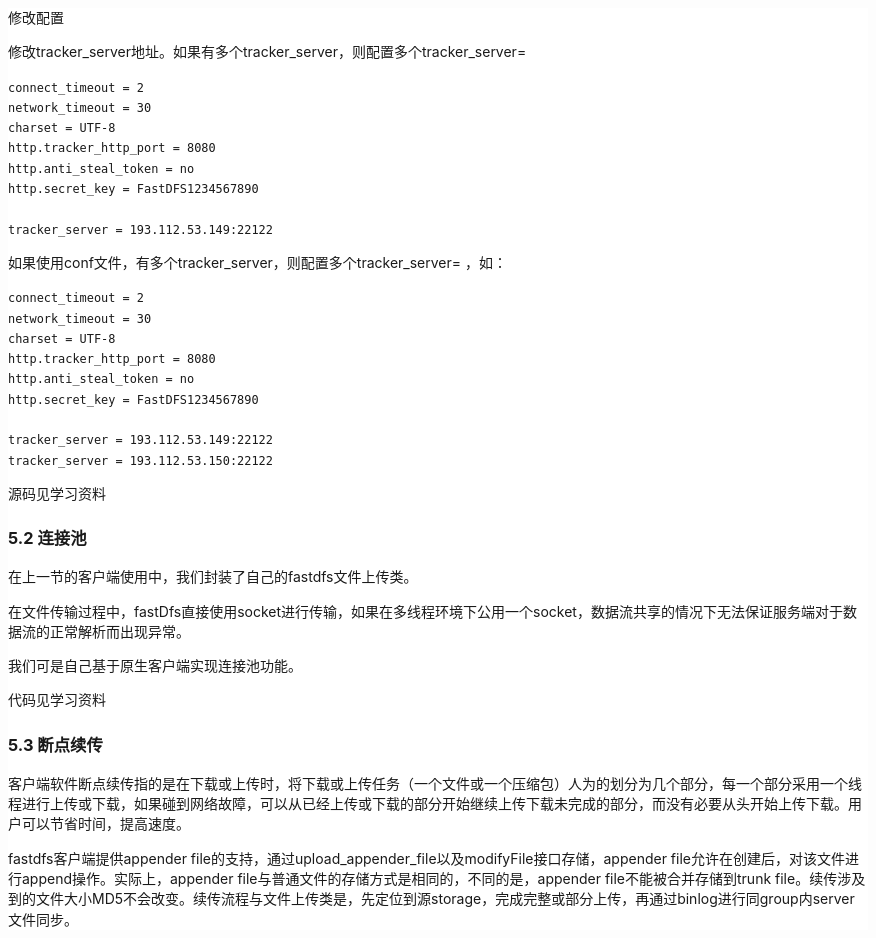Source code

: 修改配置

修改tracker_server地址。如果有多个tracker_server，则配置多个tracker_server=

```properties
connect_timeout = 2
network_timeout = 30
charset = UTF-8
http.tracker_http_port = 8080
http.anti_steal_token = no
http.secret_key = FastDFS1234567890

tracker_server = 193.112.53.149:22122
```

如果使用conf文件，有多个tracker_server，则配置多个tracker_server=  ，如：

```properties
connect_timeout = 2
network_timeout = 30
charset = UTF-8
http.tracker_http_port = 8080
http.anti_steal_token = no
http.secret_key = FastDFS1234567890

tracker_server = 193.112.53.149:22122
tracker_server = 193.112.53.150:22122
```

源码见学习资料

###   5.2 连接池

在上一节的客户端使用中，我们封装了自己的fastdfs文件上传类。

在文件传输过程中，fastDfs直接使用socket进行传输，如果在多线程环境下公用一个socket，数据流共享的情况下无法保证服务端对于数据流的正常解析而出现异常。

我们可是自己基于原生客户端实现连接池功能。

代码见学习资料

###   5.3 断点续传

 客户端软件断点续传指的是在下载或上传时，将下载或上传任务（一个文件或一个压缩包）人为的划分为几个部分，每一个部分采用一个线程进行上传或下载，如果碰到网络故障，可以从已经上传或下载的部分开始继续上传下载未完成的部分，而没有必要从头开始上传下载。用户可以节省时间，提高速度。 

fastdfs客户端提供appender file的支持，通过upload_appender_file以及modifyFile接口存储，appender file允许在创建后，对该文件进行append操作。实际上，appender file与普通文件的存储方式是相同的，不同的是，appender file不能被合并存储到trunk file。续传涉及到的文件大小MD5不会改变。续传流程与文件上传类是，先定位到源storage，完成完整或部分上传，再通过binlog进行同group内server文件同步。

+ + +

**DIRECTIONS FOR THIS TASK**
Would you reproduce the lines above, from the very first through the line containing "在上一节的客户端使用中，我们封装了自己的fastdfs文件上传类。", exactly and without the pictures?

**EXERCISE RESPONSE**
Source code

: 修改配置

修改tracker_server地址。如果有多个tracker_server，则配置多个tracker_server=

```properties
connect_timeout = 2
network_timeout = 30
charset = UTF-8
http.tracker_http_port = 8080
http.anti_steal_token = no
http.secret_key = FastDFS1234567890

tracker_server = 193.112.53.149:22122
```

如果使用conf文件，有多个tracker_server，则配置多个tracker_server=  ，如：

```properties
connect_timeout = 2
network_timeout = 30
charset = UTF-8
http.tracker_http_port = 8080
http.anti_steal_token = no
http.secret_key = FastDFS1234567890

tracker_server = 193.112.53.149:22122
tracker_server = 193.112.53.150:22122
```

源码见学习资料

###   5.2 连接池

在上一节的客户端使用中，我们封装了自己的fastdfs文件上传类。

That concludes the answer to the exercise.